**DATA:**

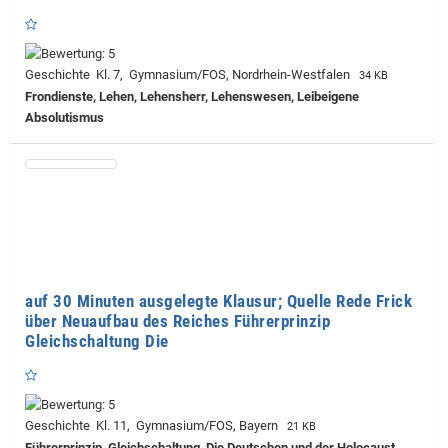
Geschichte Kl. 7, Gymnasium/FOS, Nordrhein-Westfalen
34 KB
Frondienste, Lehen, Lehensherr, Lehenswesen, Leibeigene
Absolutismus
auf 30 Minuten ausgelegte Klausur; Quelle Rede Frick
über Neuaufbau des Reiches Führerprinzip
Gleichschaltung Die
Geschichte Kl. 11, Gymnasium/FOS, Bayern
21 KB
Führerprinzip, Gleichschaltung, Die Deutschen und der Holocaust,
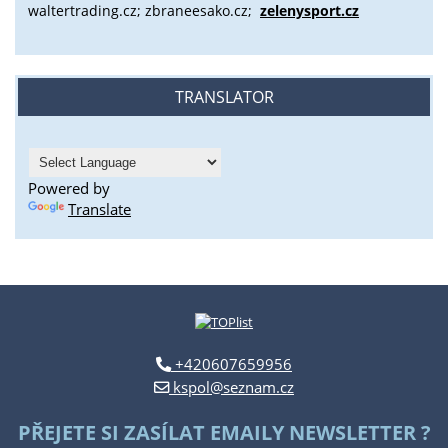
waltertrading.cz; zbraneesako.cz;
zelenysport.cz
TRANSLATOR
Powered by
Translate
+420607659956
kspol@seznam.cz
PŘEJETE SI ZASÍLAT EMAILY NEWSLETTER ?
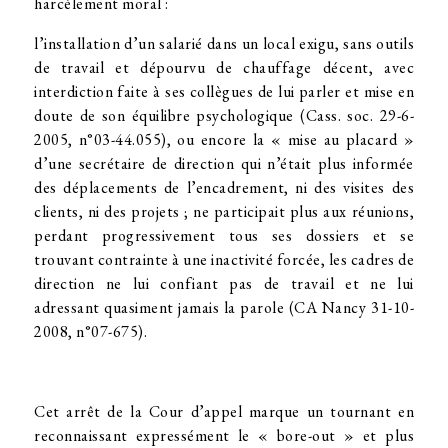
harcèlement moral :
l’installation d’un salarié dans un local exigu, sans outils
de travail et dépourvu de chauffage décent, avec
interdiction faite à ses collègues de lui parler et mise en
doute de son équilibre psychologique (Cass. soc. 29-6-
2005, n°03-44.055), ou encore la « mise au placard »
d’une secrétaire de direction qui n’était plus informée
des déplacements de l’encadrement, ni des visites des
clients, ni des projets ; ne participait plus aux réunions,
perdant progressivement tous ses dossiers et se
trouvant contrainte à une inactivité forcée, les cadres de
direction ne lui confiant pas de travail et ne lui
adressant quasiment jamais la parole (CA Nancy 31-10-
2008, n°07-675).
Cet arrêt de la Cour d’appel marque un tournant en
reconnaissant expressément le « bore-out » et plus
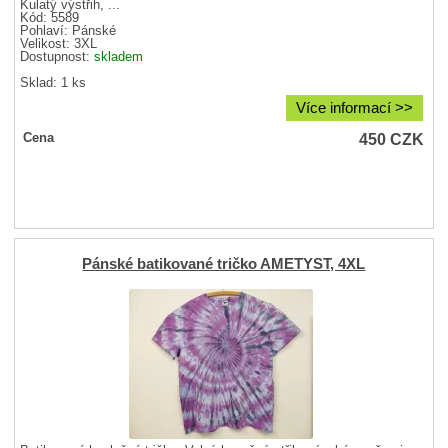
Kulatý výstřih, ...
Kód: 5589
Pohlaví:
Pánské
Velikost:
3XL
Dostupnost:
skladem
Sklad: 1 ks
Více informací >>
450
CZK
Cena
Pánské batikované tričko AMETYST, 4XL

**INSTRUCTION:** Reproduce the material from its start through the line containing "Gleichschaltung Die", inclusive, substituting "Prüfung" for "Klausur" and leaving everything else unchanged. Omit the pictures from the output.

**YOUR RESPONSE:**
Geschichte Kl. 7, Gymnasium/FOS, Nordrhein-Westfalen
34 KB
Frondienste, Lehen, Lehensherr, Lehenswesen, Leibeigene
Absolutismus
auf 30 Minuten ausgelegte Prüfung; Quelle Rede Frick
über Neuaufbau des Reiches Führerprinzip
Gleichschaltung Die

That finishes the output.